CS: And the map determined the structure of the film?

ES: It determined the structure of the journey. Then, when we came back, there was the question of the structure of the film. We tried other structures, but the film is the journey. We tried to understand the logic of the material, and the material imposed itself. We didn’t want to make such a long film, but we realized that it was about being honest with the project. Otherwise, the result would have been a “best of.” And the “best of” is exactly the opposite of what we wanted to do.

MK: The problem is how to reduce our subjectivity. How to serve the people. They are the important element of the film, not us. We tried to give people the time to speak, to include details, to meditate, and to explain themselves. We think that that’s what Palestinians and Israelis need.

ES: We are dealing with a double space. There is not only Israel, but Palestine. All the time, it is a journey in a place that has one name Palestine/Israel. A highway is not only a highway, it is also next to the ruins of a village. There are many ways to read it – to re-appropriate the geography of the place, to go out of the clichéd geography of the news media, to give the people space, people with a capital ‘P’, the vox populi. We discovered that people need to speak, and we had a responsibility to the public to show them that we are listening. This built the rhythm of the film.

MK: It was very important to us that it was more than just a film. We provided materials to think. The way the media portrays this conflict is like a basketball match between the Israelis and the Palestinians. It’s more important than exported ideology. People suffer. The primary responsibility for this tragedy lies with the international community, the United Nations, which gave legitimacy to ethnic cleansing.

ES: It is not the kind of project where there is the Israeli and the Palestinian bringing two visions together. Our idea was that we would try to create a common narration. Not another binary…

MK: No, who are we to create a narration? What we think is that this [film] is the best way to try to understand the history of the land. The history of the land is not an ideological history.

**Extracted data**
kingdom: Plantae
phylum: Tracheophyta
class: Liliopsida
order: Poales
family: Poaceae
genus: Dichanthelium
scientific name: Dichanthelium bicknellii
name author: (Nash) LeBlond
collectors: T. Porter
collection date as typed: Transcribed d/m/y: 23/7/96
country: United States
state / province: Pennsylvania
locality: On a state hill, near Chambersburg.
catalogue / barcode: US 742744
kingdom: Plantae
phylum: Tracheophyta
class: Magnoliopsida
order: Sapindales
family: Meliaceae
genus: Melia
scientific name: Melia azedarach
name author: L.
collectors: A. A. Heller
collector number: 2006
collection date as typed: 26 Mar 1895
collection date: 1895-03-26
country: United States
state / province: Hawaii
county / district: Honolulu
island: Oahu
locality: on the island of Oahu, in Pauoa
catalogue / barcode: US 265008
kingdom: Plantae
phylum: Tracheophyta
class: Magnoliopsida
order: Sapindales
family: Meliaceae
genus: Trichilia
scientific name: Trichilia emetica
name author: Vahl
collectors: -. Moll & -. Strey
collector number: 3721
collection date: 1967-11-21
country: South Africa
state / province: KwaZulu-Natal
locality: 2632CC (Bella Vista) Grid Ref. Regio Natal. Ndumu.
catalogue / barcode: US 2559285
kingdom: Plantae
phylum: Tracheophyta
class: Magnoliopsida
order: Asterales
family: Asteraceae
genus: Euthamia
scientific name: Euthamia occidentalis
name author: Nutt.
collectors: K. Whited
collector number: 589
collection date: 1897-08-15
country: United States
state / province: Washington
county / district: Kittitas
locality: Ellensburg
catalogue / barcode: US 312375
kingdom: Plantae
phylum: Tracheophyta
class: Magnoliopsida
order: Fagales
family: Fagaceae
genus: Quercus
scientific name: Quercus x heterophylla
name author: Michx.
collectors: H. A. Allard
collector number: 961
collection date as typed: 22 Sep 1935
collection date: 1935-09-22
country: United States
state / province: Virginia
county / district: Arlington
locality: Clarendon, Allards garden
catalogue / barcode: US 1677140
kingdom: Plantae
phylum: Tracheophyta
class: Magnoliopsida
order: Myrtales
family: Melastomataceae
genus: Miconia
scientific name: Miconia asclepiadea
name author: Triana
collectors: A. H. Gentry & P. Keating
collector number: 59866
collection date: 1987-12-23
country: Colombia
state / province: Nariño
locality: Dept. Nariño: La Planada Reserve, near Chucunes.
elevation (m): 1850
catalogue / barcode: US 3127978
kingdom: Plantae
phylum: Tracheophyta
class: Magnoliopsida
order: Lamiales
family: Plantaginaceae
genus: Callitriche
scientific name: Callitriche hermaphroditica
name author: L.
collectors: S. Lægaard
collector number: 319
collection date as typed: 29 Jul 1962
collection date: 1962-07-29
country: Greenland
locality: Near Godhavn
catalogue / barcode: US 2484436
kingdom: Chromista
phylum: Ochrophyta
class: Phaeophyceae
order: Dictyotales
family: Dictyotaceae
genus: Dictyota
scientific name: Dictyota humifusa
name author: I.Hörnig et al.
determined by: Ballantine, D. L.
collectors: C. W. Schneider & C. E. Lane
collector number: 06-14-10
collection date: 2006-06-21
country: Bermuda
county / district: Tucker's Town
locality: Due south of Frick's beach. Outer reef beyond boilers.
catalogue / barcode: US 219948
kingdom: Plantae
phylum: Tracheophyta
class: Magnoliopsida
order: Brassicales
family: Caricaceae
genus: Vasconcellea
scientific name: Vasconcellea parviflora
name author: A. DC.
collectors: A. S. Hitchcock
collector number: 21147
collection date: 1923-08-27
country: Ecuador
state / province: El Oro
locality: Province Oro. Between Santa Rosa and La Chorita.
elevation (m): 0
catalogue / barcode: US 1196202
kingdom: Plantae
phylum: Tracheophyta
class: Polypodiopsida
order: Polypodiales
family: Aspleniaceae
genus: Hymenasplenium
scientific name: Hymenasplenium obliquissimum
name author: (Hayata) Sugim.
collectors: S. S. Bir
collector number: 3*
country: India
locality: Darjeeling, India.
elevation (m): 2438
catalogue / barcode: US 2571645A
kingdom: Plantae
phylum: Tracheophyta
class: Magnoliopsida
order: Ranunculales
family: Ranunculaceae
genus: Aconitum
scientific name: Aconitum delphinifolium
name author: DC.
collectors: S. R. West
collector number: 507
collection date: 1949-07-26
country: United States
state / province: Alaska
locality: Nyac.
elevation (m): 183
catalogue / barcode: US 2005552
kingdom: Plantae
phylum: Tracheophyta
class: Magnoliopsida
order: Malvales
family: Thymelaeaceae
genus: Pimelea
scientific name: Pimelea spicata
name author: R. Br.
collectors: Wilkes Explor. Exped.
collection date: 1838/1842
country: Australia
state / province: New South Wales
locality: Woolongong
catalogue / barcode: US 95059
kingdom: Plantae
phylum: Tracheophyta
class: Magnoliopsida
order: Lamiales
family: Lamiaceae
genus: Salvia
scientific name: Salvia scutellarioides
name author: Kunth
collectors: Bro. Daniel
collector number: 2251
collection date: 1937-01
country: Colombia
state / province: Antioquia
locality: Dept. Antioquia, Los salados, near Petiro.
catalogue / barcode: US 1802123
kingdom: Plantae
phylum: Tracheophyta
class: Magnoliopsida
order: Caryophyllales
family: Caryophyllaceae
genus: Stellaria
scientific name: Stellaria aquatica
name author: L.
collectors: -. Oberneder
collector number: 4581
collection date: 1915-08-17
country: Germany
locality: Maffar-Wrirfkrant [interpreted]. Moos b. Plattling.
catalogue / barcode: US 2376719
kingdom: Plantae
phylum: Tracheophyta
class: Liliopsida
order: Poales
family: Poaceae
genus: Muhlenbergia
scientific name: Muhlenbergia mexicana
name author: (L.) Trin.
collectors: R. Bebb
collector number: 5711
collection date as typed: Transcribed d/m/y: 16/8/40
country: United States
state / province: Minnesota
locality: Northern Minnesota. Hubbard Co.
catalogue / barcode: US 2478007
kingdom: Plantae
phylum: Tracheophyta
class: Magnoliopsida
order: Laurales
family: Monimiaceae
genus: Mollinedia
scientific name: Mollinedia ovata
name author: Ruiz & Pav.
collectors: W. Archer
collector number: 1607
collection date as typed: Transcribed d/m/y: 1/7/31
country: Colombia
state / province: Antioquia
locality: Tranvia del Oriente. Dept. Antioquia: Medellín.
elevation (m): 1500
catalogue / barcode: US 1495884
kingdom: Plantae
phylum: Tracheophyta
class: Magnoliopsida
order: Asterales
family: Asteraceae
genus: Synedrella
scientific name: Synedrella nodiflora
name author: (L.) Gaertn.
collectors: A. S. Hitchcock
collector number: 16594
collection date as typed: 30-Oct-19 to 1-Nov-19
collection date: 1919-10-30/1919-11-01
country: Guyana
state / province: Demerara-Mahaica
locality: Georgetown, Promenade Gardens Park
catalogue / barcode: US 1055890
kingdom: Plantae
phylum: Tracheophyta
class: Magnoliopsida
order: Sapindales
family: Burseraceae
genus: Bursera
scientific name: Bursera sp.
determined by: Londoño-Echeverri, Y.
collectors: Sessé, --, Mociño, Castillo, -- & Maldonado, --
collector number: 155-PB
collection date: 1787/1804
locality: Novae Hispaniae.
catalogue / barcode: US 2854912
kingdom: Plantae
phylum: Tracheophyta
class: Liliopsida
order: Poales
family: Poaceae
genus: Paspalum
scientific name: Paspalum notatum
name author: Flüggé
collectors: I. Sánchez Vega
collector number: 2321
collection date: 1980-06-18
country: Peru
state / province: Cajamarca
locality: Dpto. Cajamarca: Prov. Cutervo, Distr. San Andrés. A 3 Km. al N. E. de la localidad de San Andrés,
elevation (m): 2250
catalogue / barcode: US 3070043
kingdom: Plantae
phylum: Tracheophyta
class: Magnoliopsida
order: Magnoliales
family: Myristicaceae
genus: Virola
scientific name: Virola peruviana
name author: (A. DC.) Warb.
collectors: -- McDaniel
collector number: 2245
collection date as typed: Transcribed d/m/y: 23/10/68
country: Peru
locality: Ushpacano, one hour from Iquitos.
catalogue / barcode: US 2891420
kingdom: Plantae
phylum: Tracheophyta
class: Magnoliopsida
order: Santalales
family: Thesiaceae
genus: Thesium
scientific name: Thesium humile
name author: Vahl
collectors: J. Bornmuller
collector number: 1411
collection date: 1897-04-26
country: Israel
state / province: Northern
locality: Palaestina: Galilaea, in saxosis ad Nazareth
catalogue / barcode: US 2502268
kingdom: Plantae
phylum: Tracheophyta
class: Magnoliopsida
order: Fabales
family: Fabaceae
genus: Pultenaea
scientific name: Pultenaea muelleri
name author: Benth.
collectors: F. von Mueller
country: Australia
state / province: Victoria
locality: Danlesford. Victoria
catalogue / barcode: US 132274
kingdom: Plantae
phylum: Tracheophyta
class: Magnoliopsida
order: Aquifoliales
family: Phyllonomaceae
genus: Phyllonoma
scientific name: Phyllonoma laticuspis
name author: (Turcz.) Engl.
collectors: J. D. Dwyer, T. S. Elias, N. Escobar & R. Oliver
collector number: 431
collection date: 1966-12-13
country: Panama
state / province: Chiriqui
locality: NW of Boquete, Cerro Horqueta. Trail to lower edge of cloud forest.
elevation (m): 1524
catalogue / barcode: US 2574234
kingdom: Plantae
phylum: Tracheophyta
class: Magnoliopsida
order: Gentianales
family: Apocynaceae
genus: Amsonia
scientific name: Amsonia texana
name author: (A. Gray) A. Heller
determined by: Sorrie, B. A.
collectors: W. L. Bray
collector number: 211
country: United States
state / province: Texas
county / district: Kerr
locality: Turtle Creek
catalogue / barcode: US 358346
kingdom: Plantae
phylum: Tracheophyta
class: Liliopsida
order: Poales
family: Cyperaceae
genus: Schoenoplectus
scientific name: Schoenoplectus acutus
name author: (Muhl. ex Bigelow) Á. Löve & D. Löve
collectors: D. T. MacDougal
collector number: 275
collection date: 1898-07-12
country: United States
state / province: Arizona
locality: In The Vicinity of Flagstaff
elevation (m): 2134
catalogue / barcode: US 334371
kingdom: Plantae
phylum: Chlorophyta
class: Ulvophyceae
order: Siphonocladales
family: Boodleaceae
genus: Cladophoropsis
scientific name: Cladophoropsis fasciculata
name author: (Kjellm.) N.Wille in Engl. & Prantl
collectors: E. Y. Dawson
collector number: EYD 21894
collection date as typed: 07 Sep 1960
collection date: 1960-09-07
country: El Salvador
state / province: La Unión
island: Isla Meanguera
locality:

**Work order**
In the interview excerpt, list every way of reading that ES names right after the words "There are many ways to read it."

**Solution**
- to re-appropriate the geography of the place
- to go out of the clichéd geography of the news media
- to give the people space